## Apress - Industrialized Machine Learning Examples

Andreas Francois Vermeulen
2019

### This is an example add-on to a book and needs to be accepted as part of that copyright.

# Chapter 004 Example 015C

In [1]:
#!pip install graphviz

## Part A - Load Libraries

In [2]:
import os
import shutil
import graphviz as gv
import pandas as pd
import numpy as np
from sklearn import tree

In [3]:
os.environ["PATH"] += os.pathsep + 'c:/Program Files (x86)/Graphviz/bin/'

## Part B - Load Data

In [4]:
fileName = '../../Data/Roses03.csv'
fileFullName = os.path.abspath(fileName)
print(fileFullName)
__________
** WHAT THIS TASK INVOLVES **
Copy out the part of the machine learning notebook above, starting with "## Apress - Industrialized" and going on through "of that copyright.".

(Records from a dataset)
__________
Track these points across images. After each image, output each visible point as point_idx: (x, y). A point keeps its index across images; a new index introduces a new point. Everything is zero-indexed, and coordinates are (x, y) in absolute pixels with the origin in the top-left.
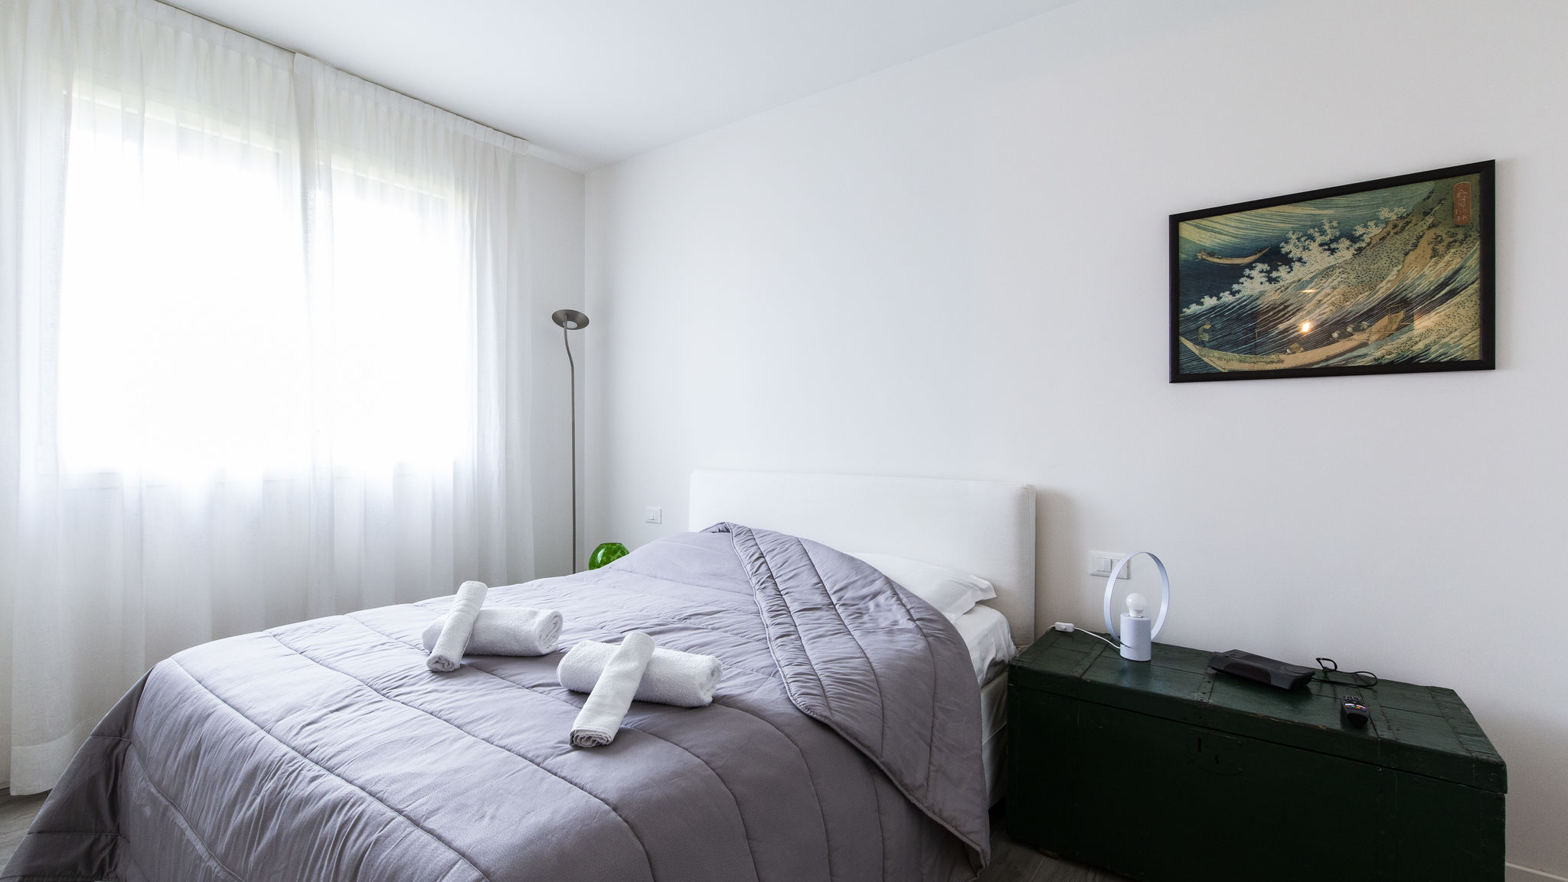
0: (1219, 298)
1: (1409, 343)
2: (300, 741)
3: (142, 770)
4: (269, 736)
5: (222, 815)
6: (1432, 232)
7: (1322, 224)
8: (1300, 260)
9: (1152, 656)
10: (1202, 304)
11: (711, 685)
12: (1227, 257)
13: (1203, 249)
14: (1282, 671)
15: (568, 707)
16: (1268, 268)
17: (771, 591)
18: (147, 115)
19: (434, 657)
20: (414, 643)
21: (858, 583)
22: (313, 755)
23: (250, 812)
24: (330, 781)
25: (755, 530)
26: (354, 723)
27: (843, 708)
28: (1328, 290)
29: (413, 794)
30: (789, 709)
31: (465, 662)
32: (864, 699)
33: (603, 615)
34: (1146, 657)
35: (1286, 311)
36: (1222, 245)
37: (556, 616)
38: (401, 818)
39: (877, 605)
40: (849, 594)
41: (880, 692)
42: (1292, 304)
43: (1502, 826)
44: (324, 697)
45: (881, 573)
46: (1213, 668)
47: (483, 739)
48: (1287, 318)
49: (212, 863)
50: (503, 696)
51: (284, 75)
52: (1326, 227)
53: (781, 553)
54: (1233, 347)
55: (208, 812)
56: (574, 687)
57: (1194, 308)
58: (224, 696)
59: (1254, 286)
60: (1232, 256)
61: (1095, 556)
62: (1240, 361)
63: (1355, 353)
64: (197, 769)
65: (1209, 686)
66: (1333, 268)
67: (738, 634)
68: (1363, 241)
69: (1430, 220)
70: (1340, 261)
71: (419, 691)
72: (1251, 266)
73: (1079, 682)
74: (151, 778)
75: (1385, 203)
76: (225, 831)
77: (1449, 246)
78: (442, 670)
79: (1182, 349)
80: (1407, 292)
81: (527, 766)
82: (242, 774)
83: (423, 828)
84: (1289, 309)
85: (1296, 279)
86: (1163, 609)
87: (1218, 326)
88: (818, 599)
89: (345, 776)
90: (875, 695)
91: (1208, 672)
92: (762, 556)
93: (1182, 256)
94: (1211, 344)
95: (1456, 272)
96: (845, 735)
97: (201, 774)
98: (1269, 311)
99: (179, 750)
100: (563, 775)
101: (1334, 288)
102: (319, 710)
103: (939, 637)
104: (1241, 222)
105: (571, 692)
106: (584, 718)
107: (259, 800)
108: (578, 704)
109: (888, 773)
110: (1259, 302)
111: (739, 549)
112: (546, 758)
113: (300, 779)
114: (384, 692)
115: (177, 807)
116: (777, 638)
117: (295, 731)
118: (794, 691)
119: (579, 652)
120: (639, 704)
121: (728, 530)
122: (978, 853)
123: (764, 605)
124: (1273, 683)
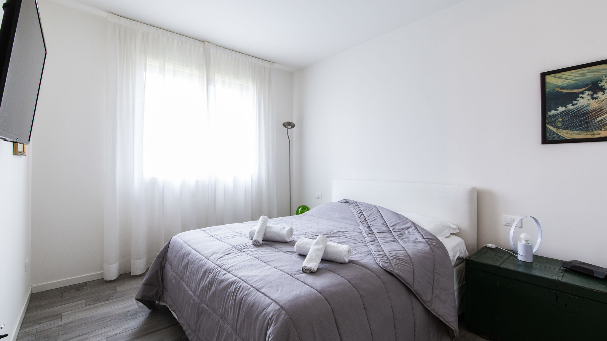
__________
** TASK RESULT **
## Apress - Industrialized Machine Learning Examples

Andreas Francois Vermeulen
2019

### This is an example add-on to a book and needs to be accepted as part of that copyright.